One of the central pledges of Barack Obama's campaign was that -- as he put it early in his presidency -- the Bush administration had gone wildly wrong because it "established an ad hoc legal approach for fighting terrorism that was neither effective nor sustainable -- a framework that failed to rely on our legal traditions and time-tested institutions; that failed to use our values as a compass." Instead, he implored, we must fight Terrorism only "with an abiding confidence in the rule of law and due process, in checks and balances and accountability." Thus, he thunderously vowed, "We must never -- ever -- turn our back on its enduring principles for expedience sake."
The number of instances in which Obama has violently breached his own alleged principles when it comes to the War on Terror and the rule of law are too numerous to chronicle in one place. Suffice to say, it is no longer provocative or controversial when someone like Yale Law Professor Jack Balkin writes, as he did the other day, that Obama "has more or less systematically adopted policies consistent with the second term of the George W. Bush Administration." No rational person can argue that or even tries to any longer. It's just a banal expression of indisputable fact.
Today, the Obama DOJ unveiled the latest -- and one of the most significant -- examples of its eagerness to assault the very legal values Obama vowed to protect. The Wall Street Journal reports that "new rules allow investigators to hold domestic-terror suspects longer than others without giving them a Miranda warning, significantly expanding exceptions to the instructions that have governed the handling of criminal suspects for more than four decades." The only previous exception to the 45-year-old Miranda requirement that someone in custody be apprised of their rights occurred in 1984, when the Rehnquist-led right-wing faction of the Supreme Court allowed delay "only in cases of an imminent safety threat," but these new rules promulgated by the Obama DOJ "give interrogators more latitude and flexibility to define what counts as an appropriate circumstance to waive Miranda rights."
For that reason, the WSJ is surely correct when it calls these new guidelines "one of the Obama administration's most significant revisions to rules governing the investigation of terror suspects in the U.S." Note that, in 7 years of prosecuting the War on Terror after 9/11, the Bush administration never tried to dilute Miranda guidelines (though doing so for them was irrelevant because they simply imprisoned even American citizens (such as Jose Padilla) without any charges or due process of any kind).

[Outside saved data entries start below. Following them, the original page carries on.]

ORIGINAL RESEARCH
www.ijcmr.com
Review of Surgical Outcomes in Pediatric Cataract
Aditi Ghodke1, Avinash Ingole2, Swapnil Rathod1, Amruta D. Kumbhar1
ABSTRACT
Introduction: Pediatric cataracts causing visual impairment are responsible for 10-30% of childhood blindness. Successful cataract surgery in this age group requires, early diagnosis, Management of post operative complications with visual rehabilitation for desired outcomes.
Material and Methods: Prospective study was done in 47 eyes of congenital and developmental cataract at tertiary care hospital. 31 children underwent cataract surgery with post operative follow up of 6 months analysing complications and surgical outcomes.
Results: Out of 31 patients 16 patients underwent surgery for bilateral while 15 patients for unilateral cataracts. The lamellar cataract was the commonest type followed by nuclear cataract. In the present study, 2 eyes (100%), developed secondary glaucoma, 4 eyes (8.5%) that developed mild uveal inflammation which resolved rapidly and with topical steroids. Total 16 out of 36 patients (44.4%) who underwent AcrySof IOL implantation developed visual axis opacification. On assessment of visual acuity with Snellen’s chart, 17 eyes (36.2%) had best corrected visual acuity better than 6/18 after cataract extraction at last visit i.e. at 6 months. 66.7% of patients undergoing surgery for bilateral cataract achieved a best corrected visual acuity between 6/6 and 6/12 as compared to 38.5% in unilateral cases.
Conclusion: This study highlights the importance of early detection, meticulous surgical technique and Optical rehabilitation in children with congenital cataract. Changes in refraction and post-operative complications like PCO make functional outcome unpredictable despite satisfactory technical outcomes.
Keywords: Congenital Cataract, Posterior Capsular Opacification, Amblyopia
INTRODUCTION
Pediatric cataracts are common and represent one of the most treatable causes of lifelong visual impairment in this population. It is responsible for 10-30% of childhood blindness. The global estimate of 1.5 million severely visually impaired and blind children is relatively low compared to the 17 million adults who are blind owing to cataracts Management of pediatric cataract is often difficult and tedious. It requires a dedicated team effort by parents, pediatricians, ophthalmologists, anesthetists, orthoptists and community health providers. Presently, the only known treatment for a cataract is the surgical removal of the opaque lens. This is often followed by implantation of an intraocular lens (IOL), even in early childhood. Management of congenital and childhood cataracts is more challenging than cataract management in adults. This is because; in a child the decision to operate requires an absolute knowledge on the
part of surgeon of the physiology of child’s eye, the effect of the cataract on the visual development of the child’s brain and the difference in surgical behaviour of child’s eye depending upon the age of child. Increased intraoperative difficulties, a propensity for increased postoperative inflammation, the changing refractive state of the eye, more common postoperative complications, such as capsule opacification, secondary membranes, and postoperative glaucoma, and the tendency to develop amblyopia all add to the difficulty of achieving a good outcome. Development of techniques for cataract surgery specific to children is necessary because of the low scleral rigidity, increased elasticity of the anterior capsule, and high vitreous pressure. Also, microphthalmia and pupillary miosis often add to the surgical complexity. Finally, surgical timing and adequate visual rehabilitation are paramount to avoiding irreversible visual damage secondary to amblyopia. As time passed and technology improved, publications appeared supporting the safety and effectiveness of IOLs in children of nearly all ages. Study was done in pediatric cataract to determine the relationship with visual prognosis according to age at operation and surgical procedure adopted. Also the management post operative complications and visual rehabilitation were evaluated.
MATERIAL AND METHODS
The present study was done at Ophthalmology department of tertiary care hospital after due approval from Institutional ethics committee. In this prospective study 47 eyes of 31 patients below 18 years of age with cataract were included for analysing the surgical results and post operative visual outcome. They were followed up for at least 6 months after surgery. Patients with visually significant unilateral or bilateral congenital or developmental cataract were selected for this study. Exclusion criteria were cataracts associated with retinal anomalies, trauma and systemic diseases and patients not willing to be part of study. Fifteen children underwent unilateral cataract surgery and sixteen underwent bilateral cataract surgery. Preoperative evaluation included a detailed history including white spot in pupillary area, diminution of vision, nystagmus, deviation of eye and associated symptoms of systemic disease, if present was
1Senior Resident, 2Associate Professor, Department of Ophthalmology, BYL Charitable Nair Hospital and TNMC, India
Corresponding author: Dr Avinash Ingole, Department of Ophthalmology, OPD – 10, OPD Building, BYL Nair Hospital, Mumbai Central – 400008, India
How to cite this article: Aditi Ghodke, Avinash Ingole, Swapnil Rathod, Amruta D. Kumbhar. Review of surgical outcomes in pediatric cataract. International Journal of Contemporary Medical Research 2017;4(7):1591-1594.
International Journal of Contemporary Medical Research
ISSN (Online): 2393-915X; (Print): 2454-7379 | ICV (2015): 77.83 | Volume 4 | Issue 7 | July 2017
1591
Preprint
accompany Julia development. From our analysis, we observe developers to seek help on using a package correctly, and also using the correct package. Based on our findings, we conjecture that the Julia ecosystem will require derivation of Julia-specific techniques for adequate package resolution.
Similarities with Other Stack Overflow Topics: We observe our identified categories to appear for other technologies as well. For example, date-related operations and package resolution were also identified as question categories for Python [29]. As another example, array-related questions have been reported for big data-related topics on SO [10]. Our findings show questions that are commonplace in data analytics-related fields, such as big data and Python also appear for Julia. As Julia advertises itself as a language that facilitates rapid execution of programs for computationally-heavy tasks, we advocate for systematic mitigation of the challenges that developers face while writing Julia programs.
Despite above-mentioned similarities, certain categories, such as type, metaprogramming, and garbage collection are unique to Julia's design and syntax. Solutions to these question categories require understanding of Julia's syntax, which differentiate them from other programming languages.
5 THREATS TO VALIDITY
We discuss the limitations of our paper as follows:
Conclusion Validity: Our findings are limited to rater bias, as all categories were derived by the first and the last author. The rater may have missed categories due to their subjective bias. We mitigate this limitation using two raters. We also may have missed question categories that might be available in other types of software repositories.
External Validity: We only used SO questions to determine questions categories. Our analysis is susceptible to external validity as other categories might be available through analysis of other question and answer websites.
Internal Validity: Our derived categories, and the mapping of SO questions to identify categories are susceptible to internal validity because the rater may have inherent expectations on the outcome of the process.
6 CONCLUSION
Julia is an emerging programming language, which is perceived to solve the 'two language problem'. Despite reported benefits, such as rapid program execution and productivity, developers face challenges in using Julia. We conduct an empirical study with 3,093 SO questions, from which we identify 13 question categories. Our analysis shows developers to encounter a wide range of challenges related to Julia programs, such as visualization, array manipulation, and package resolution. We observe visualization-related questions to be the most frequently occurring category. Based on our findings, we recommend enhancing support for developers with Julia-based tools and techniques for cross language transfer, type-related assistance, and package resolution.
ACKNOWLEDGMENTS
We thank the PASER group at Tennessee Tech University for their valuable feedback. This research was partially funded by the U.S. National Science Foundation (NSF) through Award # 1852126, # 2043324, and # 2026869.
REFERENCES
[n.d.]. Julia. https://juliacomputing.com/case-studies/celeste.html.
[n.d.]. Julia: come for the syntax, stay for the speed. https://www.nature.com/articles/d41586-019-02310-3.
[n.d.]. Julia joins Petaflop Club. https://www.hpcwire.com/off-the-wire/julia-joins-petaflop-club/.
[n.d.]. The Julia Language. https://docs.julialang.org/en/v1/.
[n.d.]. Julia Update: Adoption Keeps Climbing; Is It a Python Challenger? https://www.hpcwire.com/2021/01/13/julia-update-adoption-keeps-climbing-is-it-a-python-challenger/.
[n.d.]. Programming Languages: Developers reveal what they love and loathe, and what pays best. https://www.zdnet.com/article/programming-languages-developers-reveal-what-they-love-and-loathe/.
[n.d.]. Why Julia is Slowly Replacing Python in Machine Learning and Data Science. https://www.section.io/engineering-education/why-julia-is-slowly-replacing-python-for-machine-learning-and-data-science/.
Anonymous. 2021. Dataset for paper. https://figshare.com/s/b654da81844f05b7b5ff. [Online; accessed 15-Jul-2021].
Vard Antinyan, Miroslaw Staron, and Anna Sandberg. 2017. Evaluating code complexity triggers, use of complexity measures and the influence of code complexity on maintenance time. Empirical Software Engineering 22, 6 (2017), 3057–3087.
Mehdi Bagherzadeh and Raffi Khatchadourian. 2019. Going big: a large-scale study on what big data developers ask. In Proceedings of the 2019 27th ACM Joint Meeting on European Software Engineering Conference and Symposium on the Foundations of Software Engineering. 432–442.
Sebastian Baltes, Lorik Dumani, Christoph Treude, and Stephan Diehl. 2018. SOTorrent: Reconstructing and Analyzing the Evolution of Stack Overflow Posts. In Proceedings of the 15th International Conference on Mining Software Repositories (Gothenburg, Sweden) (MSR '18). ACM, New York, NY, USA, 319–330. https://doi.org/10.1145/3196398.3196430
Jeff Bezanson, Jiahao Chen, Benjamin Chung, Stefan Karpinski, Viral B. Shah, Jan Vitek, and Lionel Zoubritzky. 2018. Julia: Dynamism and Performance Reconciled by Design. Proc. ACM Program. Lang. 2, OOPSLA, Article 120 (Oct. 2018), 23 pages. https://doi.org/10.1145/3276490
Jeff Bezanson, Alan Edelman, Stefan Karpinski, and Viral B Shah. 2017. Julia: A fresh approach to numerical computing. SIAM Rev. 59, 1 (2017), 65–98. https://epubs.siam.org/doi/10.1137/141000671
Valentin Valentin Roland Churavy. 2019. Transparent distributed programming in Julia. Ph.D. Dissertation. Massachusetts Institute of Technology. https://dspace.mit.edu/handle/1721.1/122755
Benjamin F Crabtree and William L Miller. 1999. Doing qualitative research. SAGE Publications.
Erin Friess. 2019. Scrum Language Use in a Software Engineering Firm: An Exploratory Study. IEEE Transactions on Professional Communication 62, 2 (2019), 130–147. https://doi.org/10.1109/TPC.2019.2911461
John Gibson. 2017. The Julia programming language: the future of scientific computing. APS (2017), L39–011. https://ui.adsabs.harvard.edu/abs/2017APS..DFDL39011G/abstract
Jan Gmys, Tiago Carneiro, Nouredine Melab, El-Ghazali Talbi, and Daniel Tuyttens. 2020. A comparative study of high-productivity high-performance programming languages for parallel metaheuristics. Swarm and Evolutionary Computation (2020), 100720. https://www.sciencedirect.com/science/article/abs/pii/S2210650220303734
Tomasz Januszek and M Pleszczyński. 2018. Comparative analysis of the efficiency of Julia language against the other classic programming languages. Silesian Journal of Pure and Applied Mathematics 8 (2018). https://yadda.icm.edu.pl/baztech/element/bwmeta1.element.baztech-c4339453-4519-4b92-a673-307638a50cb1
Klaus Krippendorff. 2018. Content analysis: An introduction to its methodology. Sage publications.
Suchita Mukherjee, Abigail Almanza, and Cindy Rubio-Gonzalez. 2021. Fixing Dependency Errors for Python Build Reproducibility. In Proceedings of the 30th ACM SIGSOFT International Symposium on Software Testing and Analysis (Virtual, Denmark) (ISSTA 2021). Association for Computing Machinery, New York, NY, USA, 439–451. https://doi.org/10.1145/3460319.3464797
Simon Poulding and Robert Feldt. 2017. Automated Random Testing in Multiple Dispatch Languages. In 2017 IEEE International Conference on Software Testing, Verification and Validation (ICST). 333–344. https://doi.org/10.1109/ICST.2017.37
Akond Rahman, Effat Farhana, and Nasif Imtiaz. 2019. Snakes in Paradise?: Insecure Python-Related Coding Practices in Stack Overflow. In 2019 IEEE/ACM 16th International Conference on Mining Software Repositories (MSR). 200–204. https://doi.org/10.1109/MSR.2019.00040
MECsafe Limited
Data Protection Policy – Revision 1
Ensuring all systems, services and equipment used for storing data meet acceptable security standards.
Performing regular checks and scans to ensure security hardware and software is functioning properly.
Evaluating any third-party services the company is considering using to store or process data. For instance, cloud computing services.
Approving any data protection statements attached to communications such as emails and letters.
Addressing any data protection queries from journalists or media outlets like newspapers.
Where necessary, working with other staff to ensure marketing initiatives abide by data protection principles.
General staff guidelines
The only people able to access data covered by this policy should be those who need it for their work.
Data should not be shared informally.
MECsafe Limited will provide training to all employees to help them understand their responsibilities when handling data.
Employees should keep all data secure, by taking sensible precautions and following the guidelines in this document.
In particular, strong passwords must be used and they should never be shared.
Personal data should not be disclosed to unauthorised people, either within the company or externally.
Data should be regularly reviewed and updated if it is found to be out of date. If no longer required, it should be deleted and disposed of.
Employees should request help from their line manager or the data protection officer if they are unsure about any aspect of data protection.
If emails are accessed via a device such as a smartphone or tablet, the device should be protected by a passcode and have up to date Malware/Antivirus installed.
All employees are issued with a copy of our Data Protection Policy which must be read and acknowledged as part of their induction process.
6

Ironically, it was the administration -- and its followers -- that defended the sanctity of Miranda back in late 2009, when the Cheney/Kristol/Limbaugh/Palin Right attacked Obama for Mirandizing the "underwear bomber" as soon as he was taken into custody. Back then, the White House and its loyalists stridently argued that Miranda does not interfere with effective interrogations and that, in any event, it is a pillar of our justice system that should not be eroded. We'll undoubtedly be hearing from the same precincts now -- from the very same people -- that diluting Miranda is necessary to Keep Us Safe; that it's fully within a President's right to change Miranda guidelines without Congress (just like he can start wars on his own); and that it's merely a tiny little change that pales in comparison to the Important Issues of the Day. For anyone who defends Obama's new decision here, shouldn't you also admit that Rush Limbaugh and Bill Kristol were right in criticizing Obama back then and demanding dilution of Miranda for Terrorism suspects?